NewsLocal News

Actions

New ALS drug gives hope to KC-area patients

SarahNauser.JPG
Posted
and last updated

KANSAS CITY, Mo. — Sundays in the Nauser household are spent watching NFL football. Self-proclaimed sports-lover Sarah Nauser’s favorite point to bring up is her first-place fantasy football team in a league with her older brothers.

The 34-year-old credits newly approved Lou Gehrig’s disease drug AMX0035 with her participation in the league year after year.

“It’s huge. It’s more memories with family,” she said. “It’s just being here, being present, getting to live my life like every 34-year-old expects to do.”

The new drug, also called Relyvrio, is not a cure for ALS, but it targets motor neurons that patients typically lose as the disease progresses.

Nauser was diagnosed with ALS, which stands for amyotrophic lateral sclerosis, five years ago when she was 29 and working as a Kansas City, Missouri, police officer.

“It happened fast, I progressed fast within the first year,” she said. “I might have stood up, but I wasn’t really walking.”

She says she knew she wouldn’t qualify for the drug’s clinical trial because she uses a machine to breathe. But in 2020, Nauser obtained individual prescriptions for the two drugs used to create Relyvrio, which are approved individually, and began taking the drugs together.

Since starting that treatment, she has seen almost no progression in the disease over the past two years.

“If I don’t know, I’m going to find out. If there’s something I want to try, I’ll go to the end of the Earth to try it," Nauser said. "I’ve literally been to China and back just trying to get whatever treatment I could.”

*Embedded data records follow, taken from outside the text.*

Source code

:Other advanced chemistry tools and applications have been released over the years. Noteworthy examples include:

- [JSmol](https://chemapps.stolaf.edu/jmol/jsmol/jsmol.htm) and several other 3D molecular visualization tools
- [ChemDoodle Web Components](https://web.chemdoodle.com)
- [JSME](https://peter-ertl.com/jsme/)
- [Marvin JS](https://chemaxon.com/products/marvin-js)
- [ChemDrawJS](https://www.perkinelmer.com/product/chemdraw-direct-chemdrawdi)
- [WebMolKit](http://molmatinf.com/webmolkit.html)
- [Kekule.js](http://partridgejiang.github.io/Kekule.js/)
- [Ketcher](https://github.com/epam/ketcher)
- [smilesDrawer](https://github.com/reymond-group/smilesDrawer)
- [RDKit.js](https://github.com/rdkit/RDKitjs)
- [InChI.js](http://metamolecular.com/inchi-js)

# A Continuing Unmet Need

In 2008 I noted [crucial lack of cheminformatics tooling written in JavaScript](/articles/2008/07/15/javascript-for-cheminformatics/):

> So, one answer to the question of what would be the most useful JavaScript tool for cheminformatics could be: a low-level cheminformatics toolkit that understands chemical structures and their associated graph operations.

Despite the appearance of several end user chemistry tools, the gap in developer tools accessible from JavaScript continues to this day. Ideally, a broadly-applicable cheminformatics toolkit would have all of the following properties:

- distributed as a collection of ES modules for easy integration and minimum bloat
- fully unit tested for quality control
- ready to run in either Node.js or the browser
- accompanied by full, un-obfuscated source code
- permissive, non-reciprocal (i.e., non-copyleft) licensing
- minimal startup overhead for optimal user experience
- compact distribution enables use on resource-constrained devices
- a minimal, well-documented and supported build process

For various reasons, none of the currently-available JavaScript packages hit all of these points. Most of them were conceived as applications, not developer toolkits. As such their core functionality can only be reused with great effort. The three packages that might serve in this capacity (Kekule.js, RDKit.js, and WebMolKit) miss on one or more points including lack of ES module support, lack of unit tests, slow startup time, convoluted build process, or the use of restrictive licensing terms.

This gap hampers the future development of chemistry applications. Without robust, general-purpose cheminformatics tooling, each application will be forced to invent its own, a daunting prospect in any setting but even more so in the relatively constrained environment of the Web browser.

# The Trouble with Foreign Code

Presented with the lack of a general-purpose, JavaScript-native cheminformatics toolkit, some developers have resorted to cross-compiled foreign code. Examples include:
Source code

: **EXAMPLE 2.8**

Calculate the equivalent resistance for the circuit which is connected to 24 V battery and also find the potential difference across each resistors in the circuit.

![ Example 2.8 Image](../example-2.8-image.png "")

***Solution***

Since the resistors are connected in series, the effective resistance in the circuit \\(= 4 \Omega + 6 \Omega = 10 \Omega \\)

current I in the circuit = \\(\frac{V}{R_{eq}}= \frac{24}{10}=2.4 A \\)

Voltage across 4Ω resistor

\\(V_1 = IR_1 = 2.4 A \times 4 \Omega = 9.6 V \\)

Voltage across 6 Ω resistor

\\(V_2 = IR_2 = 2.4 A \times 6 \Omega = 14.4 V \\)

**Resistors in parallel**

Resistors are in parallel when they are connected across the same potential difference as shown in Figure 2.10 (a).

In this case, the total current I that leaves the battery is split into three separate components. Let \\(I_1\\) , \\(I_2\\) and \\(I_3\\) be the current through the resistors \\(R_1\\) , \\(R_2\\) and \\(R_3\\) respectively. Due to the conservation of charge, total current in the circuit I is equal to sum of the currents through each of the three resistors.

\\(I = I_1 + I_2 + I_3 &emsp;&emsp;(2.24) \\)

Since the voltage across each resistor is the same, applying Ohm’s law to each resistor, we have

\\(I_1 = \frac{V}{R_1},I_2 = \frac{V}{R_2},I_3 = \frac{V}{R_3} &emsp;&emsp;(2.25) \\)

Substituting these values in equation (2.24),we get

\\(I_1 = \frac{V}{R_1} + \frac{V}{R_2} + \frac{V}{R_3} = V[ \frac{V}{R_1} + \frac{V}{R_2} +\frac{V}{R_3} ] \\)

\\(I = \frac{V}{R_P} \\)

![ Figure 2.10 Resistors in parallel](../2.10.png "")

Colleen Watcher, ALS Association executive director, says the association is currently funding 40 additional experimental treatments with donations from the Ice Bucket Challenge in 2014, which generated $115 million in total.

“The more drugs that we can get approved and that we can get made available quickly, we know will eventually make ALS a livable disease, which is our goal,” Wachter said.

For Nauser, the new drug has given her a future beyond the day-to-day.

“To see the disease slow down as much as it has, and all the life that it’s given me since that December when I started taking it, why can’t I live the next 10 years like this?” she said. “If nothing is progressing, I don’t see why not.”

Nauser and her husband have booked a cruise to Alaska next summer. She says her life is better than it has ever been.